An inner voice accompanied Amata until the end of her life, saying: ‘Enter the houses. Bring my peace there, my love. Make me better known, make me more loved’. That is exactly what she wanted to do, until she could no more. Exhausted by her continual suffering, she went on, purely out of willpower. As she expressed it, ‘I’m not good anymore for anything; the only thing I know is how to suffer’. The love of God pushed her to people who needed a helping hand, a listening ear. Love pushed her to the sick and to quarrelling families. Through her pain she brought, with a smile, Jesus’ love and peace to people.

The call home
She had celebrated Christmas 1962 more intensely than usual. Most of her time she spent with the hospitable Gelli family. Once a week she spent a day in her own house to clean and put things in order. This is what she did in the beginning of January of the New Year, but because it was very cold, she came back with a cold. Her friends celebrated her birthday on January 11. Because she did not feel well she asked them not to organize anything. Although they honoured her request, they gave her a golden medal. Her cold progressed into a high fever and cramps that shook her whole body. Her head felt as if a heavy weight had battered it. All she could take was water and a little orange juice. She felt as if her body was on fire. Amata asked for the last sacraments. The parish priest was not in, so they called a Franciscan priest. He was touched by her surrender to God’s will. She lingered for a few days in this situation. There was always one of La Famiglia with her. At the end she became comatose. She died at 10.00am on January 26, 1963. Present were her friend, Carmen Arini, and Edo Gelli, in whose house she died, poor in terms of earthly goods, but rich through her pure witness of Christian faith as her heritage, which became fruitful in La Famiglia in many ways.

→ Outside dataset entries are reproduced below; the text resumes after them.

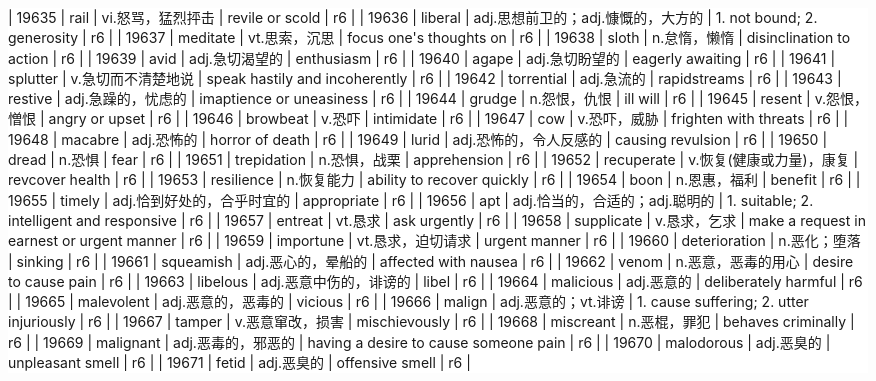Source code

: | 19635 | rail          | vi.怒骂，猛烈抨击                                              | revile or scold                                                | r6    |
| 19636 | liberal       | adj.思想前卫的；adj.慷慨的，大方的                             | 1. not bound; 2. generosity                                    | r6    |
| 19637 | meditate      | vt.思索，沉思                                                  | focus one's thoughts on                                        | r6    |
| 19638 | sloth         | n.怠惰，懒惰                                                   | disinclination to action                                       | r6    |
| 19639 | avid          | adj.急切渴望的                                                 | enthusiasm                                                     | r6    |
| 19640 | agape         | adj.急切盼望的                                                 | eagerly awaiting                                               | r6    |
| 19641 | splutter      | v.急切而不清楚地说                                             | speak hastily and incoherently                                 | r6    |
| 19642 | torrential    | adj.急流的                                                     | rapidstreams                                                   | r6    |
| 19643 | restive       | adj.急躁的，忧虑的                                             | imaptience or uneasiness                                       | r6    |
| 19644 | grudge        | n.怨恨，仇恨                                                   | ill will                                                       | r6    |
| 19645 | resent        | v.怨恨，憎恨                                                   | angry or upset                                                 | r6    |
| 19646 | browbeat      | v.恐吓                                                         | intimidate                                                     | r6    |
| 19647 | cow           | v.恐吓，威胁                                                   | frighten with threats                                          | r6    |
| 19648 | macabre       | adj.恐怖的                                                     | horror of death                                                | r6    |
| 19649 | lurid         | adj.恐怖的，令人反感的                                         | causing revulsion                                              | r6    |
| 19650 | dread         | n.恐惧                                                         | fear                                                           | r6    |
| 19651 | trepidation   | n.恐惧，战栗                                                   | apprehension                                                   | r6    |
| 19652 | recuperate    | v.恢复(健康或力量)，康复                                       | revcover health                                                | r6    |
| 19653 | resilience    | n.恢复能力                                                     | ability to recover quickly                                     | r6    |
| 19654 | boon          | n.恩惠，福利                                                   | benefit                                                        | r6    |
| 19655 | timely        | adj.恰到好处的，合乎时宜的                                     | appropriate                                                    | r6    |
| 19656 | apt           | adj.恰当的，合适的；adj.聪明的                                 | 1. suitable; 2. intelligent and responsive                     | r6    |
| 19657 | entreat       | vt.恳求                                                        | ask urgently                                                   | r6    |
| 19658 | supplicate    | v.恳求，乞求                                                   | make a request in earnest or urgent manner                     | r6    |
| 19659 | importune     | vt.恳求，迫切请求                                              | urgent manner                                                  | r6    |
| 19660 | deterioration | n.恶化；堕落                                                   | sinking                                                        | r6    |
| 19661 | squeamish     | adj.恶心的，晕船的                                             | affected with nausea                                           | r6    |
| 19662 | venom         | n.恶意，恶毒的用心                                             | desire to cause pain                                           | r6    |
| 19663 | libelous      | adj.恶意中伤的，诽谤的                                         | libel                                                          | r6    |
| 19664 | malicious     | adj.恶意的                                                     | deliberately harmful                                           | r6    |
| 19665 | malevolent    | adj.恶意的，恶毒的                                             | vicious                                                        | r6    |
| 19666 | malign        | adj.恶意的；vt.诽谤                                            | 1. cause suffering; 2. utter injuriously                       | r6    |
| 19667 | tamper        | v.恶意窜改，损害                                               | mischievously                                                  | r6    |
| 19668 | miscreant     | n.恶棍，罪犯                                                   | behaves criminally                                             | r6    |
| 19669 | malignant     | adj.恶毒的，邪恶的                                             | having a desire to cause someone pain                          | r6    |
| 19670 | malodorous    | adj.恶臭的                                                     | unpleasant smell                                               | r6    |
| 19671 | fetid         | adj.恶臭的                                                     | offensive smell                                                | r6    |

One of the sons of Edo Gelli was called to Carmel and was ordained a priest. Together with the older Augustin Bartolini he dedicated himself to La Famiglia. To taste something of Amata’s heritage, one just needs to be present at a gathering of her Famiglia on a Sunday in Castellina. The spirit of Amata lives on there in a very lively manner. Through her, Jesus is more known and loved, and peace and love are still brought into many homes. La Famiglia is the best ‘monument’ to this sickly woman who exhausted herself in doing good, suffering in solidarity with her Lord to give life. In her the cross has triumphed again.


Sources:
Redemptus Valabek, O.Carm.: Profiles in Holiness II, Roma: Edizioni Carmelitane, 1990. pp. 234-258.

Joan Carroll Cruz: ‘Amata Cerretelli’ in Saintly Women in Modern Times. Our Sunday Visitor Publishing Division: Huntington, 2004. pp. 19-25.